I am trying to use induction to prove that in the general case that distinct eigenvalues have distinct eigenvectors. This is based off of @Arturo Magidin's answer in the following question:

How to prove that eigenvectors from different eigenvalues are linearly independent

I was hoping someone could tell me if I am going about it in the right way.

N=1 Case

Show it is true for the case where $n =1:$

$a_1v_1 = 0$

$a_1$ must be $0$ here because if $v_1$ is an eigenvector from the corresponding eigenvalue $\lambda_1$, then it cannot be $0$

N=K Case

Assume it is true for the case where $n = k:$

$a_1v_1 + a_2v_2 + …+ a_kv_k = 0$

If we apply the linear transformation $T$ to the above equation:

$T(a_1v_1 + a_2v_2 + …+ a_kv_k) = 0$

$=a_1\lambda_1v_1 + a_2\lambda_2v_2 + …+ a_k\lambda_kv_k=0$

If we multiply

$\lambda_1$

by $a_1v_1 + a_2v_2 + …+ a_kv_k = 0$

We will get:

$a_1\lambda_1v_1 + a_2\lambda_1v_2 + …+ a_k\lambda_1v_k = 0$

If we take the difference between the the linear transformation and the above equation, we get the following:

$a_2(\lambda_2-\lambda_1)v_2 + …+ a_k(\lambda_1-\lambda_k)v_k = 0$

Now, since the eigenvalues are distinct and the eigenvectors cannot equal $0$, then the only solution is t

then $a_i = 0$ for $i = 1,2,…, k$

N+1 Case

Then for the case where $n=k+1:$

$a_1v_1 + a_2v_2 + …+ a_kv_k + a_{k+1}v_{k+1}= 0$

We know it therefore must be true that the coefficients

$a_i$ for $i = 1,2,…, k+1$ must be $0$

I am not convinced that what I have produced is acceptable so if anyone could comment on it or let me know I would be most grateful.

Answer 1

A good way to check if your proof is correct is if you have used all the assumptions (of course, this is no hard and fast rule). You didn't use the fact that eigenvalues are distinct.

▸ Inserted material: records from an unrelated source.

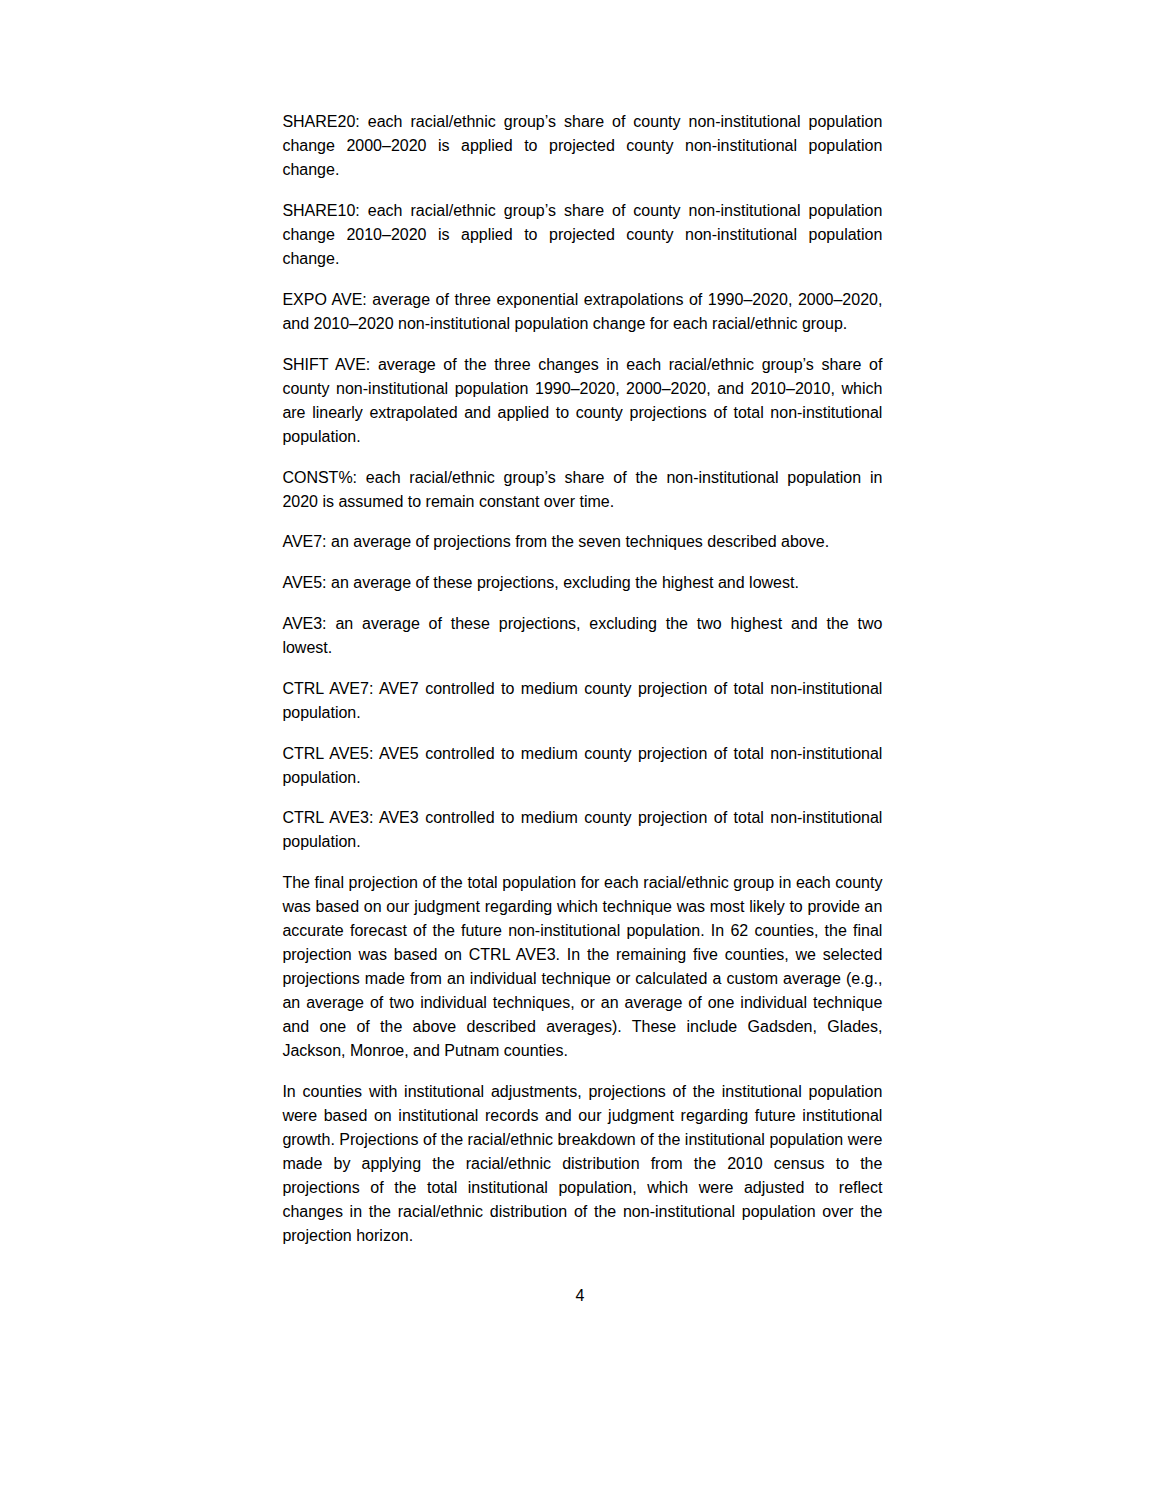SHARE20: each racial/ethnic group’s share of county non-institutional population change 2000–2020 is applied to projected county non-institutional population change.
SHARE10: each racial/ethnic group’s share of county non-institutional population change 2010–2020 is applied to projected county non-institutional population change.
EXPO AVE: average of three exponential extrapolations of 1990–2020, 2000–2020, and 2010–2020 non-institutional population change for each racial/ethnic group.
SHIFT AVE: average of the three changes in each racial/ethnic group’s share of county non-institutional population 1990–2020, 2000–2020, and 2010–2010, which are linearly extrapolated and applied to county projections of total non-institutional population.
CONST%: each racial/ethnic group’s share of the non-institutional population in 2020 is assumed to remain constant over time.
AVE7: an average of projections from the seven techniques described above.
AVE5: an average of these projections, excluding the highest and lowest.
AVE3: an average of these projections, excluding the two highest and the two lowest.
CTRL AVE7: AVE7 controlled to medium county projection of total non-institutional population.
CTRL AVE5: AVE5 controlled to medium county projection of total non-institutional population.
CTRL AVE3: AVE3 controlled to medium county projection of total non-institutional population.
The final projection of the total population for each racial/ethnic group in each county was based on our judgment regarding which technique was most likely to provide an accurate forecast of the future non-institutional population. In 62 counties, the final projection was based on CTRL AVE3. In the remaining five counties, we selected projections made from an individual technique or calculated a custom average (e.g., an average of two individual techniques, or an average of one individual technique and one of the above described averages). These include Gadsden, Glades, Jackson, Monroe, and Putnam counties.
In counties with institutional adjustments, projections of the institutional population were based on institutional records and our judgment regarding future institutional growth. Projections of the racial/ethnic breakdown of the institutional population were made by applying the racial/ethnic distribution from the 2010 census to the projections of the total institutional population, which were adjusted to reflect changes in the racial/ethnic distribution of the non-institutional population over the projection horizon.
4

Your proof is not quite on the mark. Sure, you can assume linear independence when $n=k$, which guarantees that if $a_1v_1 + ...+a_kv_k = 0$, then $a_1,...,a_k = 0$. However, when $n=k+1$, what you are trying to show is that if $b_1v_1 + ... + b_{k+1}v_{k+1}= 0$, then $b_1, ...b_{k+1} = 0$. Here $b_1 ... b_{k+1}$ are some arbitrary real numbers, not constants "taken" from the $n=k$ case. Hence, you may not assume $b_1,...,b_k=0$.